What do you think?  Am I missing something really important here?  Feel free to set me straight in the comments.  


  1. I'm glad I'm not the only one who's wondered this! I am a bit disappointed that they are likely to disappear though. I shopped at the Cornett's IGA at Riverside sometimes - they have some really good specials sometime.

  2. Also, I chuckled at the same quote you did. Since when do we import milk from China? :P

  3. I have to admit, I've never shopped at IGA with any great frequency. When we lived in Perth often the only option to get groceries on a Sunday was to shop at IGA (due to regulated shopping hours), however often you paid 2 - 3 times the price just for the 'convenience' of longer trading hours. (Another reason we were happy to move to Qld).

    As far as I am concerned, IGA is just another big competitor. Whilst not the size of Coles or Woolies, they are not any more local than anyone else.

    Although we deliberately do not buy $1 milk. I remember watching a doco (I think it was Food Inc.) where a farmer basically said that to get $1 milk you have to expect cows to be standing in S*#t in order to keep the costs down.

  4. We have a 'local' IGA - which I think i've gone to twice. I think the reason is it is directly opposite our local grocer Abu Salim. The thing we notice about the produce at Abu Salim's is that the apples or cucumbers for example, are not all uniformly shaped and we've come to expect from IGA, Coles or Woolies. In fact they are often down right ugly and mishapen! When I was a newbie, it was off putting - because I was sooo used to seeing everything 'pretty'!! But boy oh boy do they taste good compared to the pretty ones from other places. AND IT'S CHEAP! Just yesterday we got a bag of mixed salad leaves for $12/kg. At Coles it's almost $20/kg. Why? coz I know for a fact the cucumbers are coming from a farm an hour away owned by the cousin of our next door neighbour. And I'm assuming a lot of the other stuff is too. It's interesting. They also are renowned for being generous. If you buy something that's $15.76 they ask for just $15. Or if they think the roasted nuts aren't as fresh anymore, they refuse to sell them to you. This happened to us the other day, and it was really nice. They could have sold them to us, and we would have been none the wiser until we got home and tried them. But there's a level of integrity that's sadly lacking in other 'local' fresh food places...

  5. I thought this was an interesting article from Not Quite Nigella

    It frustrates me that there aren't many options to really 'buy local' here, we don't have any sort of regular farmers market, it's very hit and miss at the different markets around town, the best pineapple producer in the region (in Australia, I'd dare say) has been forced to stop producing pines and turn to other crops because the golden circle cannery (who bought most of his product) has sent their work offshore to china. This means that it isn't viable for him to even offer pines locally so we all miss out on his awesome crop.

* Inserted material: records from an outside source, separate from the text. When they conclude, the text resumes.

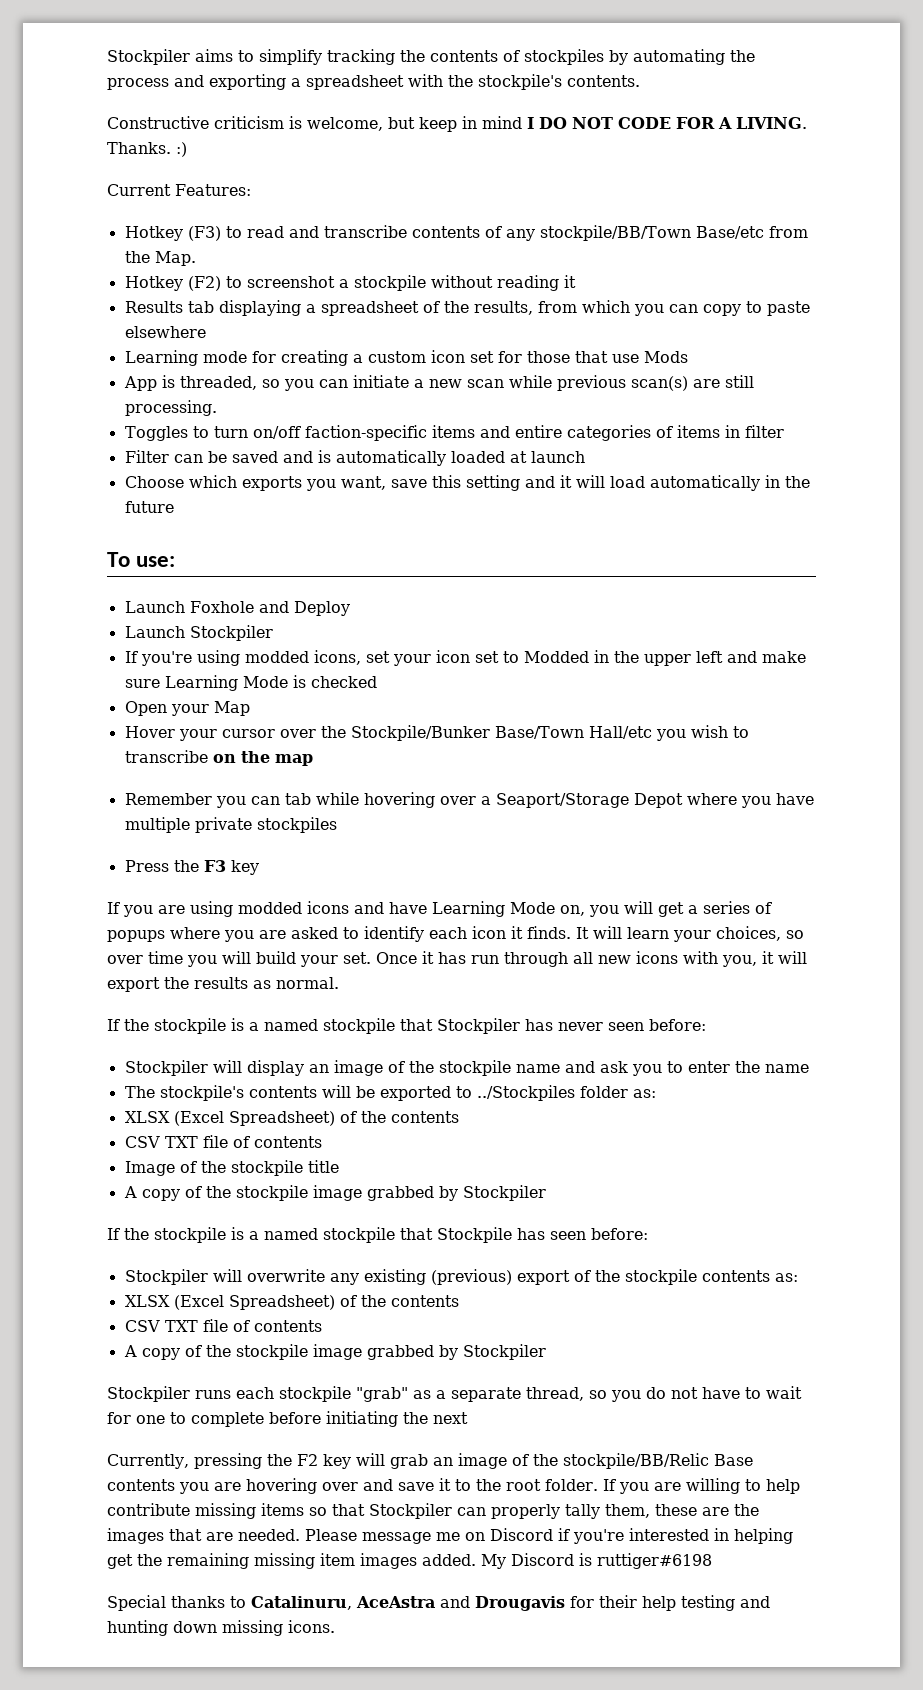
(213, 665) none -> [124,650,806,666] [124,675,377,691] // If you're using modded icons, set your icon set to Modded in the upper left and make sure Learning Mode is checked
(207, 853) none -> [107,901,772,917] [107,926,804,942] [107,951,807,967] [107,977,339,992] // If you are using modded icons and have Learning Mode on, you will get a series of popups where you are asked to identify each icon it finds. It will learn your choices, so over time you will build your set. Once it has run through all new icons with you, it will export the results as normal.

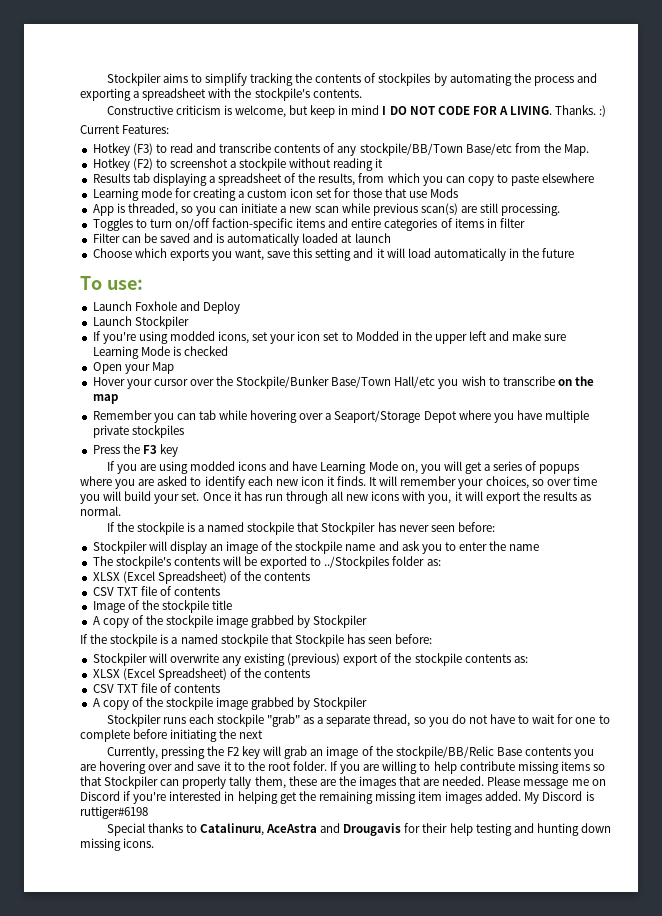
(467, 933) none -> [275,479,298,486] new
[627,927,669,939] learn -> [400,476,457,486] remember

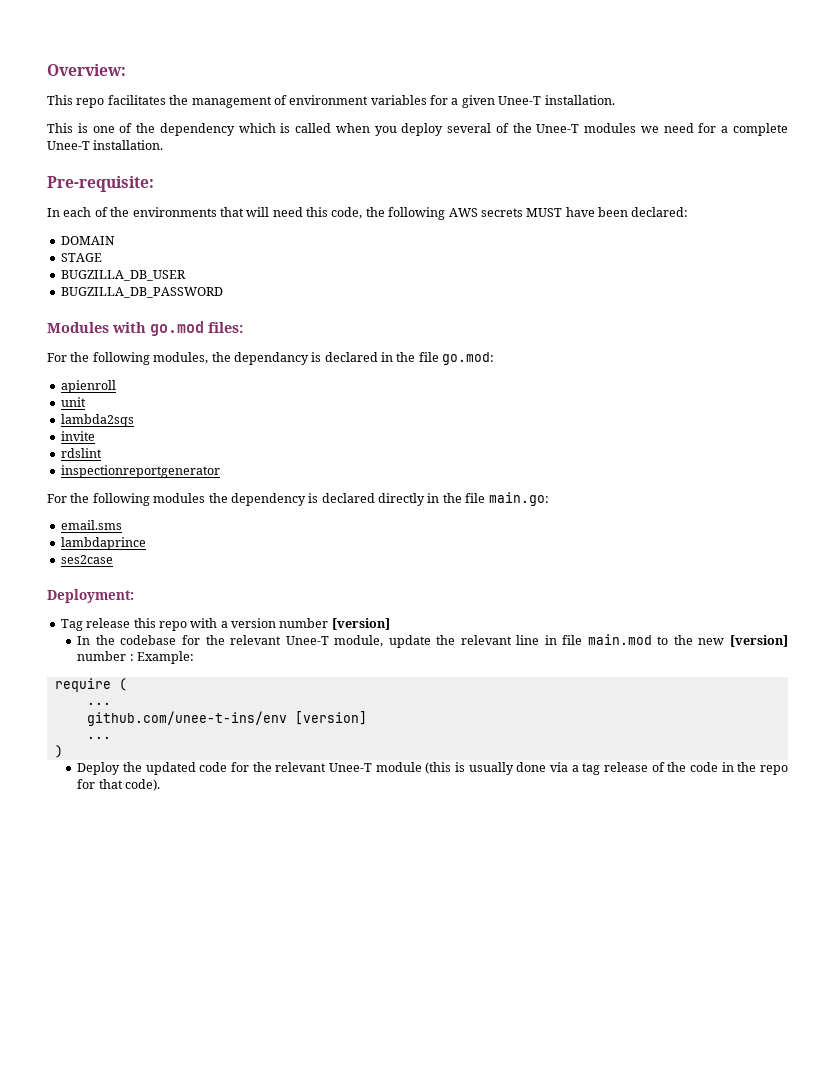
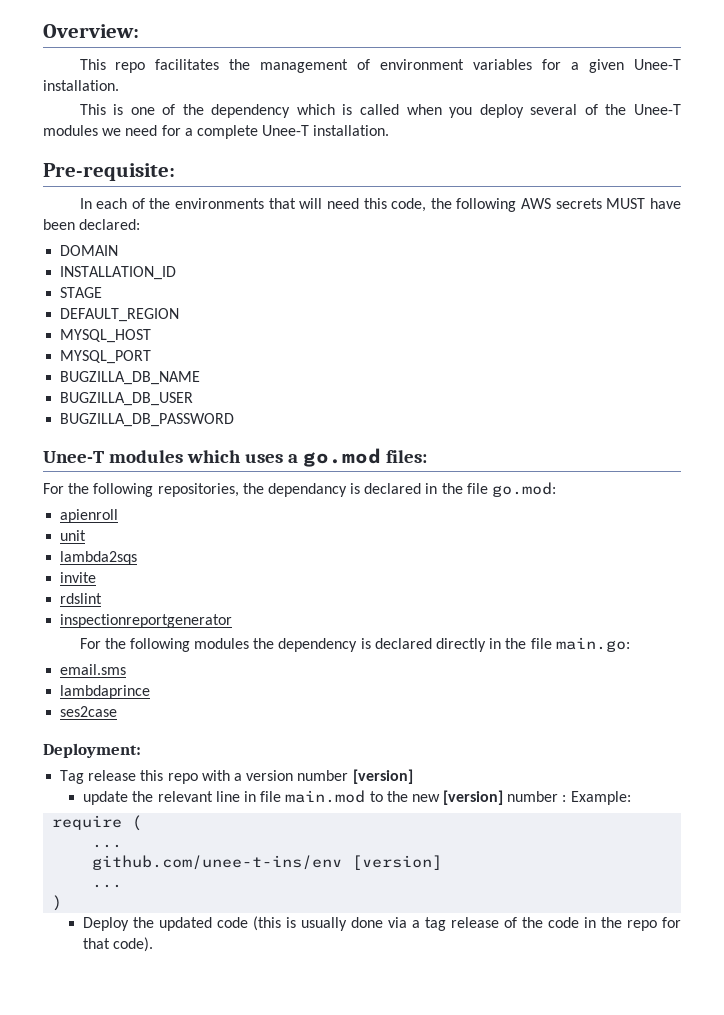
(115, 240) none -> [60,266,177,280] // INSTALLATION_ID
[60,270,186,281] [60,287,223,298] [47,322,146,333] BUGZILLA_DB_USER // BUGZILLA_DB_PASSWORD // Modules with -> [60,308,180,322] [60,329,152,343] [60,350,152,364] [60,371,201,385] [60,392,194,406] [60,413,235,427] [43,450,298,463] DEFAULT_REGION // MYSQL_HOST // MYSQL_PORT // BUGZILLA_DB_NAME // BUGZILLA_DB_USER // BUGZILLA_DB_PASSWORD // Unee-T modules which uses a
[153,352,209,364] modules, -> [157,483,239,497] repositories,
[77,635,384,647] In the codebase for the relevant Unee-T module, -> (413, 776) none
[231,762,422,772] for the relevant Unee-T module -> (249, 922) none

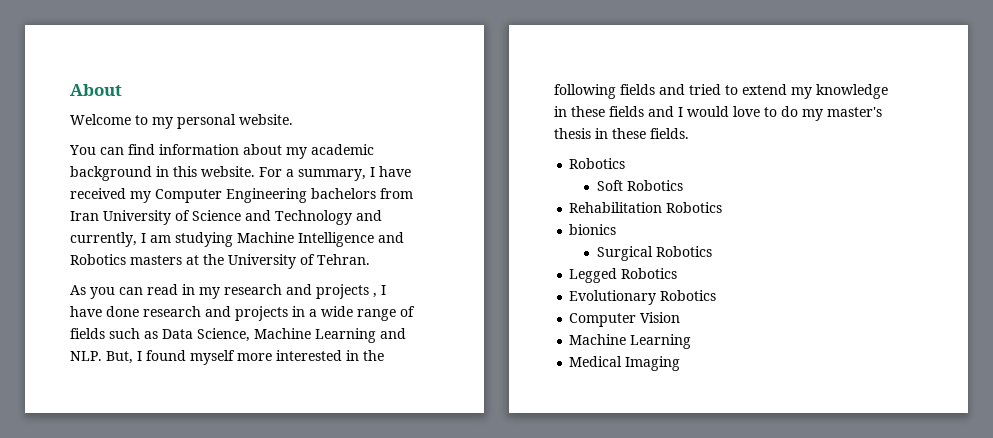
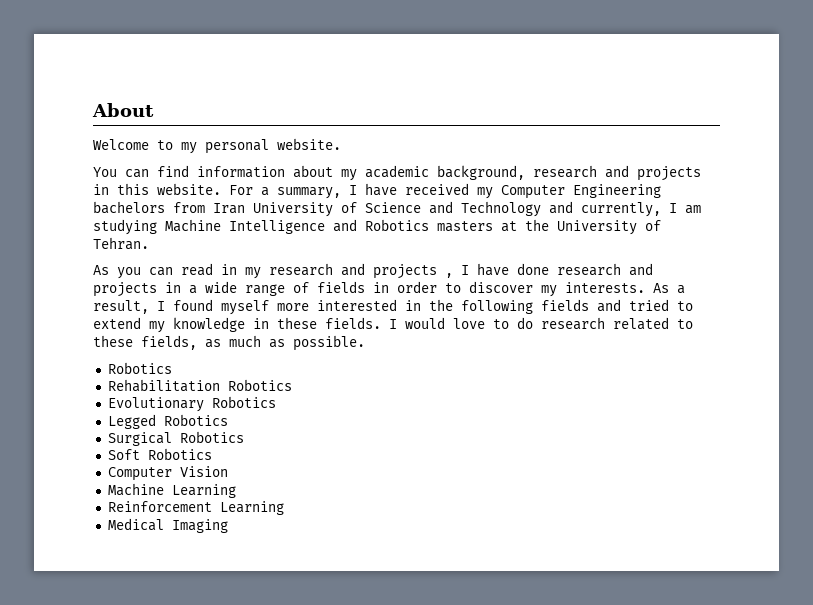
[70,166,152,181] background -> [437,165,701,181] background, research and projects
[109,328,406,343] [70,351,133,364] such as Data Science, Machine Learning and NLP. But, -> [373,281,685,297] [93,300,149,314] in order to discover my interests. As a result,
[609,106,674,117] fields and -> [325,317,381,329] fields.
[802,107,882,121] [554,128,689,139] [569,158,626,169] [596,180,683,191] my master's thesis in these fields. // Robotics // Soft Robotics -> [541,317,693,330] [93,335,365,351] [107,362,172,374] research related to these fields, as much as possible. // Robotics
[569,224,617,235] [596,246,653,261] bionics // Surgical -> [107,397,204,412] Evolutionary
[569,290,657,305] Evolutionary -> [107,431,244,446] [107,449,140,460] Surgical Robotics // Soft
(692, 341) none -> [107,501,284,515] // Reinforcement Learning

    I have looked into f&v co-ops but they don't seem to suit us at the moment, maybe as the kids get older and are less fussy about exactly which veggies and fruit they will eat we'll give it a go.

    Our 'local' IGA though very derro in customer base (and staff, really) has great fresh fruit and veg, often with about half of it being over priced and the other half being well below what Coles and Woolies are charging.

  6. This is part of why I am looking forward to the new Willows upgrade, it is supposed to include a farmers' market in it!!